Table 2. DSC for PD_AGG and PI descriptors extracted from the CLBP_S and CLBP_M maps. We consider two encodings for CLBP: rotation invariant uniform (riu2) and rotation invariant (ri) and vary radius r and the number of samples n. Bold numbers represent the best results for PD_AGG and PI.

As a next step we investigate which locations of PI are the most important ones for classification. For this purpose we computed Gini importance measure for each location of the PI, see Fig. 3a. The most important pixels are located in the middle of the PI. It is worth noting that there are only few very important pixels, while the others are more than 10 time less important. Moreover, there are few important pixels near to the center of the diagonal. To get a more complete picture, we compute the Fisher discriminant for each location of the PI, see Fig. 3b. The result is to a large degree consistent with the Gini measure and confirms our observation.

Fig. 3.
figure 3

Importance of the PI’s pixels obtained with Gini importance measure and Fisher discriminant.

Table 3. DSC for baseline descriptors (B) and their combination with PD_AGG and PI descriptors (B + PD_AGG and B + PI, respectively). Asterisks (\(^*\)) correspond to \(p-values < 0.01\) when comparing B to B + PD_AGG and B + PD_AGG to B + PI.

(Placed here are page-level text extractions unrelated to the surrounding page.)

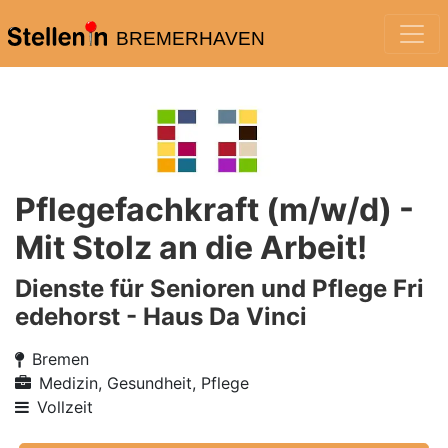
BREMERHAVEN
Pflegefachkraft (m/w/d) -
Mit Stolz an die Arbeit!
Dienste für Senioren und Pflege Fri
edehorst - Haus Da Vinci
Bremen
Medizin, Gesundheit, Pflege
Vollzeit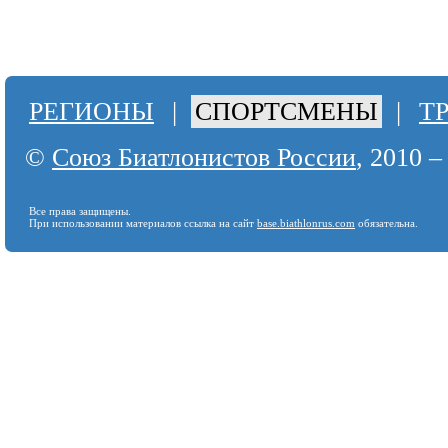
РЕГИОНЫ
|
СПОРТСМЕНЫ
|
Т
©
Союз Биатлонистов России
, 2010 –
Все права защищены.
При использовании материалов ссылка на сайт
base.biathlonrus.com
обязательна.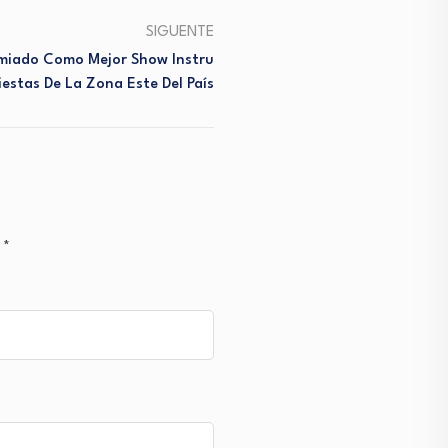
SIGUENTE
emiado Como Mejor Show Instru
iestas De La Zona Este Del País
n
*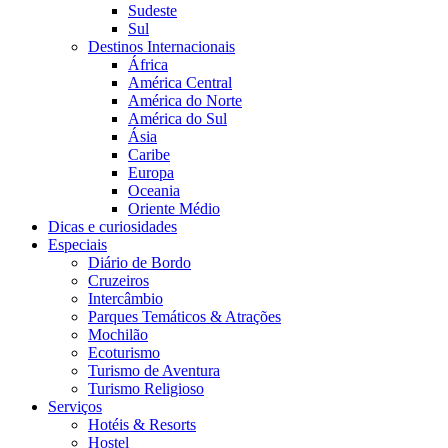
Sudeste
Sul
Destinos Internacionais
África
América Central
América do Norte
América do Sul
Ásia
Caribe
Europa
Oceania
Oriente Médio
Dicas e curiosidades
Especiais
Diário de Bordo
Cruzeiros
Intercâmbio
Parques Temáticos & Atrações
Mochilão
Ecoturismo
Turismo de Aventura
Turismo Religioso
Serviços
Hotéis & Resorts
Hostel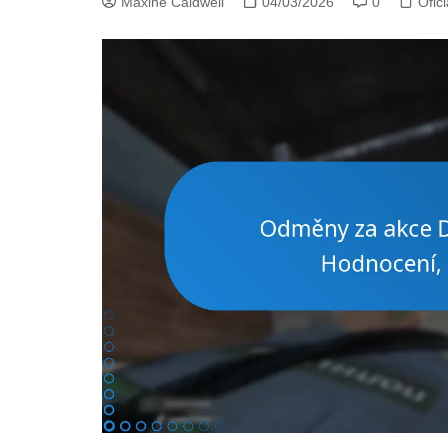
Maxine Caldwell
04/03/2026
0
Ofic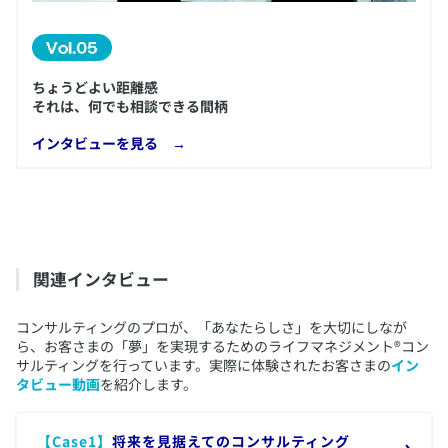
ちょうどよい距離感
それは、何でも相談できる間柄
​インタビューを見る →
​関連インタビュー
​コンサルティングのプロが、「あなたらしさ」を大切にしなが
ら、お客さまの「夢」を実現するためのライフマネジメント®コン
サルティングを行っています。実際に体験されたお客さまの
イン
タビュー動画
を紹介します。
​【Case1】
将来を見据えてのコンサルティング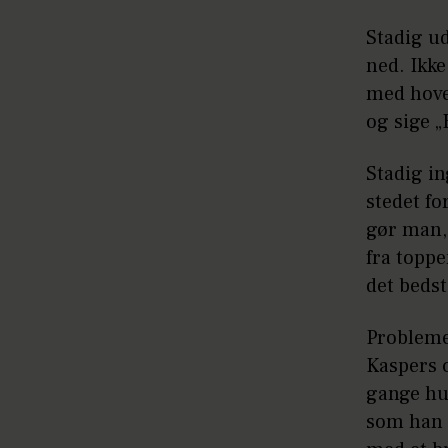
Stadig ud
ned. Ikke
med hove
og sige „
Stadig in
stedet f
gør man,
fra topp
det beds
Problemet
Kaspers c
gange hur
som han s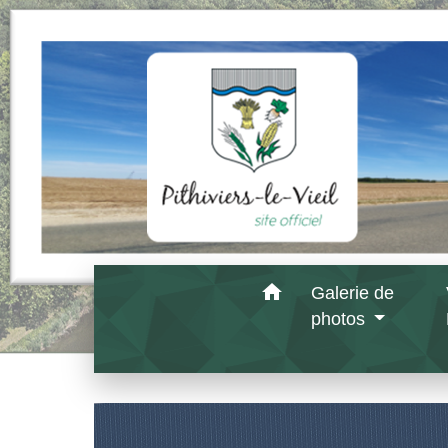
home
Galerie de
photos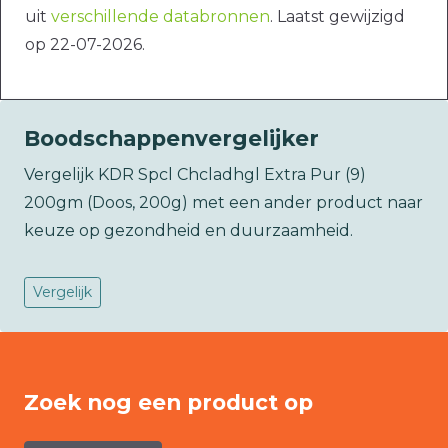
uit
verschillende databronnen
. Laatst gewijzigd
op 22-07-2026.
Boodschappenvergelijker
Vergelijk KDR Spcl Chcladhgl Extra Pur (9)
200gm (Doos, 200g) met een ander product naar
keuze op gezondheid en duurzaamheid.
Vergelijk
Zoek nog een product op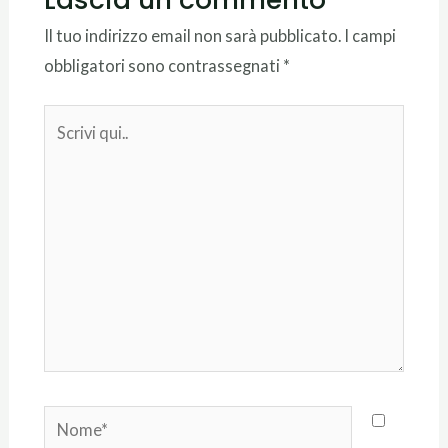
Il tuo indirizzo email non sarà pubblicato.
I campi
obbligatori sono contrassegnati
*
Scrivi
qui..
Nome*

Finally, we investigate the performance of topological vs. non-topological descriptors and their combinations. The DSC for baseline descriptors and for their combination with PD_AGG and PI are presented in Table 3. Our experiments show that both topological descriptors contribute additional valuable information to the baseline descriptors and improve the classification accuracy. All combinations with PD_AGG are significantly better than the baseline itself. Moreover, PI works significantly better than PD_AGG with all of the baseline descriptors (except for GHS, GHS+SDD, EGHS+ESDD where the improvement is not significant).

5 Conclusion

We have presented an investigation of topological descriptors for 3D surface analysis. Our major conclusions are: (i) the aggregation of persistence diagrams removes important information which can be retained by using PI descriptors, (ii) PIs are expressive and robust descriptors that are well-suited to include topological information into ML pipelines, and (iii) topological descriptors are complementary to traditional image descriptors and represent necessary information to obtain peak performance in 3D surface classification. Furthermore, we observed that short intervals in the PD contribute more to classification accuracy than expected. This will be subject to future research.